2011: “Workload-aware Database Monitoring and Consolidation”

Conference: SIGMOD 2011


Carlo Curino, Evan P. C. Jones, Sam Madden, Hari Balakrishnan



In most enterprises, databases are deployed on dedicated database servers. Often, these servers are underutilized much of the time. For example, in traces from almost 200 production servers from different organizations, we see an average CPU utilization of less than 4%. This unused capacity can be harnessed to consolidate multiple databases on fewer machines, reducing hardware and operational costs. Virtual machine (VM) technology is one popular way to approach this problem. However, as we demonstrate in this paper, VMs fail to adequately support database consolidation, because databases place a unique and challenging set of demands on hardware resources, which are not well-suited to the assumptions made by VM-based consolidation.

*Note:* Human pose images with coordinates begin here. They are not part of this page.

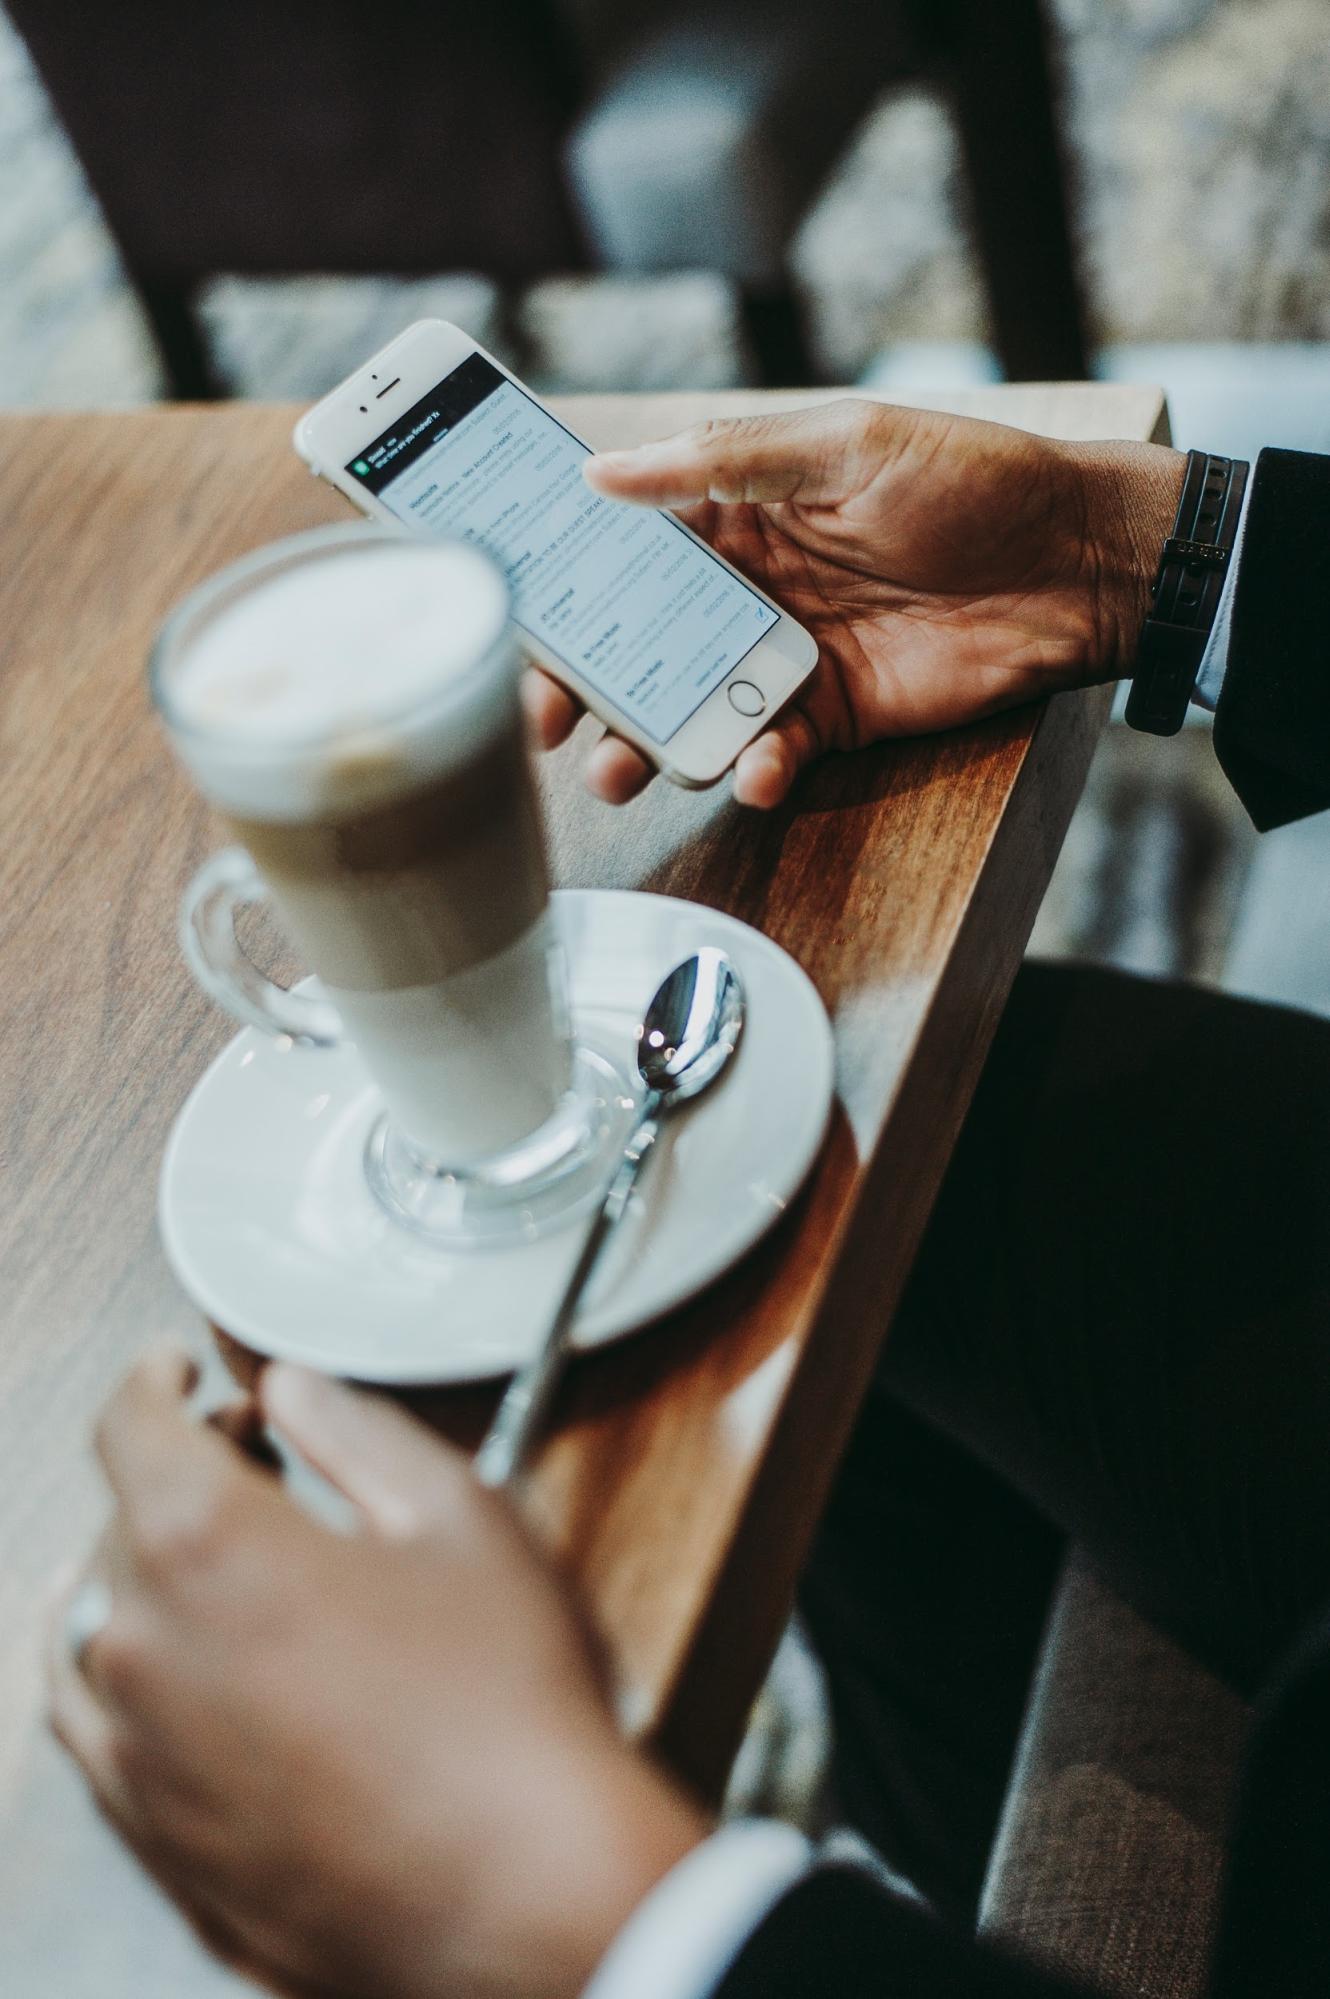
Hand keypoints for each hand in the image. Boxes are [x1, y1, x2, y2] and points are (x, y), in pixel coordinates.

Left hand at [48, 1352, 703, 1998]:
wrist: (521, 1895)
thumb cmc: (503, 1709)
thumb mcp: (458, 1516)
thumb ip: (357, 1430)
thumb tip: (293, 1392)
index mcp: (203, 1547)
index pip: (124, 1428)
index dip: (151, 1380)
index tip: (176, 1372)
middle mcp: (140, 1650)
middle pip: (117, 1527)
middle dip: (180, 1476)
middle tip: (255, 1460)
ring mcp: (137, 1760)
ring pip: (97, 1635)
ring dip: (145, 1579)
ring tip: (218, 1564)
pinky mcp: (158, 1844)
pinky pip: (105, 1736)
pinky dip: (135, 1680)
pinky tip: (201, 1675)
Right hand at [524, 399, 1183, 807]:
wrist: (1075, 564)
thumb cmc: (969, 480)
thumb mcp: (841, 445)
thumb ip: (721, 461)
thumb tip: (601, 471)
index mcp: (735, 516)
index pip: (624, 554)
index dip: (564, 587)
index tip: (510, 618)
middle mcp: (746, 593)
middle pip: (636, 648)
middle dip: (581, 689)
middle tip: (544, 722)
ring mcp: (784, 661)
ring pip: (686, 714)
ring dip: (645, 747)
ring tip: (616, 772)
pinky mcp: (831, 718)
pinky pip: (769, 754)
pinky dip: (754, 770)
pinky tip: (757, 769)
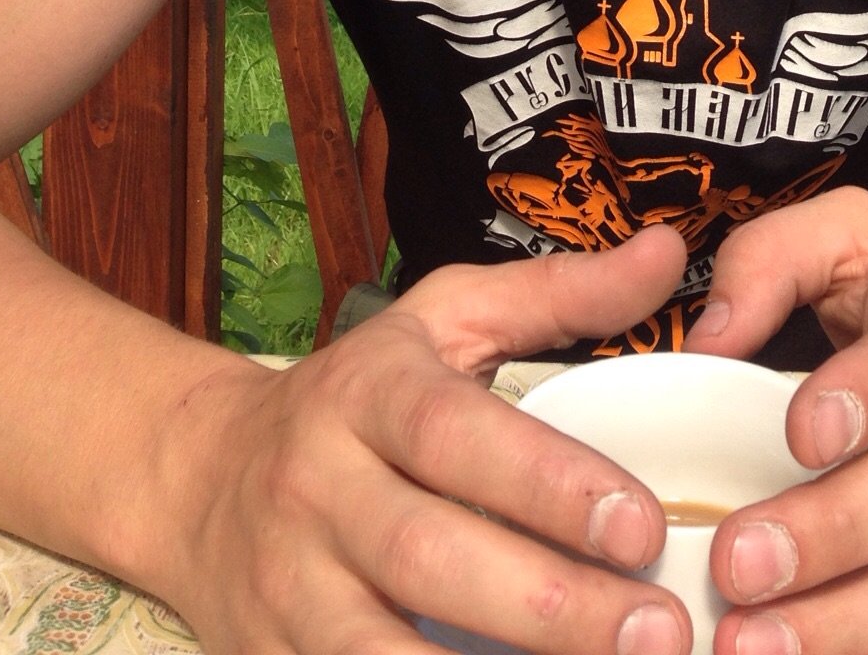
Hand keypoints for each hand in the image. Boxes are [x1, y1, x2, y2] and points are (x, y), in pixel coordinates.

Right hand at [152, 227, 696, 654]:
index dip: (545, 482)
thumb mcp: (445, 320)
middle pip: (427, 555)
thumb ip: (559, 294)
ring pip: (379, 652)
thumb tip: (670, 252)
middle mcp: (316, 488)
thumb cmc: (359, 395)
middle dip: (548, 604)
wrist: (196, 476)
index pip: (452, 435)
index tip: (642, 525)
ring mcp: (284, 588)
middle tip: (658, 634)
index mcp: (366, 393)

Our system for database consolidation, named Kairos, uses novel techniques to measure the hardware requirements of database workloads, as well as models to predict the combined resource utilization of those workloads. We formalize the consolidation problem as a non-linear optimization program, aiming to minimize the number of servers and balance load, while achieving near-zero performance degradation. We compare Kairos against virtual machines, showing up to a factor of 12× higher throughput on a TPC-C-like benchmark. We also tested the effectiveness of our approach on real-world data collected from production servers at Wikia.com, Wikipedia, Second Life, and our institution, showing absolute consolidation ratios ranging between 5.5:1 and 17:1.

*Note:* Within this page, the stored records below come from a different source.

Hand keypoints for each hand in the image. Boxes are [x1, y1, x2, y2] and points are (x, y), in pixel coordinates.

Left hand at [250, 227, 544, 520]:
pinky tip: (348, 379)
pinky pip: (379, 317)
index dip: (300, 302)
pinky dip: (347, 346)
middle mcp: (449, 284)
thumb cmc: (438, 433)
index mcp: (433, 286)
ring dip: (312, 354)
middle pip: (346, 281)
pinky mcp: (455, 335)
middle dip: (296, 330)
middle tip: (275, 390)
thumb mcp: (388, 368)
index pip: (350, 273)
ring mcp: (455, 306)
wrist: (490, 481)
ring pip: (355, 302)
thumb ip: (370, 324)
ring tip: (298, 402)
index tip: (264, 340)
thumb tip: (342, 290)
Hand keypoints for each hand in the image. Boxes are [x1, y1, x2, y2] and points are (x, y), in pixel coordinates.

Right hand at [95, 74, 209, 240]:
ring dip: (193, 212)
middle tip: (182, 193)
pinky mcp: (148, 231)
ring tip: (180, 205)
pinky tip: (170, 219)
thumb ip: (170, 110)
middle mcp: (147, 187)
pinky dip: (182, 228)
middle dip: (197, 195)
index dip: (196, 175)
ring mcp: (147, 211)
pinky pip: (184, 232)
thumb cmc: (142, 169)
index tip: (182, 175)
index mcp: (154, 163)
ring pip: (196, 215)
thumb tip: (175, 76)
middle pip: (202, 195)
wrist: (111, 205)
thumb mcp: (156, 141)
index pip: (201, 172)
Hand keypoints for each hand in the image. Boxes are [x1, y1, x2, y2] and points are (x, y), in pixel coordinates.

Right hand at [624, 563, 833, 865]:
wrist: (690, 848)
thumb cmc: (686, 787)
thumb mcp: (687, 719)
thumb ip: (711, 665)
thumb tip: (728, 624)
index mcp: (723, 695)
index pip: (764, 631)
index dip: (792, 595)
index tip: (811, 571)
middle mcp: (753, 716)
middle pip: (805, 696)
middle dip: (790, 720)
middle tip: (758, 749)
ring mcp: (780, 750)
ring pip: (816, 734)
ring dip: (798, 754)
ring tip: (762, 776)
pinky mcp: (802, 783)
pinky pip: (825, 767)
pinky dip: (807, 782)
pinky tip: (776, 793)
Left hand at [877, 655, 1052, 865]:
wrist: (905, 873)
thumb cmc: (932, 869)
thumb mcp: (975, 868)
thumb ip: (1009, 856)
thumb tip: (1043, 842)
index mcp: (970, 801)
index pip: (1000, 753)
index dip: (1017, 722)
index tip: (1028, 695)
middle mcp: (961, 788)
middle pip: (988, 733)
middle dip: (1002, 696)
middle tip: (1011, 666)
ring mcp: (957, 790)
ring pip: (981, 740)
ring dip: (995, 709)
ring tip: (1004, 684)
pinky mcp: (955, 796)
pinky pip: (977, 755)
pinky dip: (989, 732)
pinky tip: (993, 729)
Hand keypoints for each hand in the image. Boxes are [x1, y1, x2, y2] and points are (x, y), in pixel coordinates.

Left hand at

2011:Update Rewriting and Integrity Constraint Maintenance in a Schema Evolution Support System

Supporting legacy applications when the database schema evolves represents a long-standing challenge of practical and theoretical importance. Recent work has produced algorithms and systems that automate the process of data migration and query adaptation; however, the problems of evolving integrity constraints and supporting legacy updates under schema and integrity constraints evolution are significantly more difficult and have thus far remained unsolved. In this paper, we address this issue by introducing a formal evolution model for the database schema structure and its integrity constraints, and use it to derive update mapping techniques akin to the rewriting techniques used for queries. Thus, we (i) propose a new set of Integrity Constraints Modification Operators (ICMOs), (ii) characterize the impact on integrity constraints of structural schema changes, (iii) devise representations that enable the rewriting of updates, and (iv) develop a unified approach for query and update rewriting under constraints. We then describe the efficient implementation of these techniques provided by our PRISM++ system. The effectiveness of PRISM++ and its enabling technology has been verified on a testbed containing the evolution histories of several scientific databases and web information systems, including the Genetic DB Ensembl (410+ schema versions in 9 years), and Wikipedia (240+ schema versions in 6 years).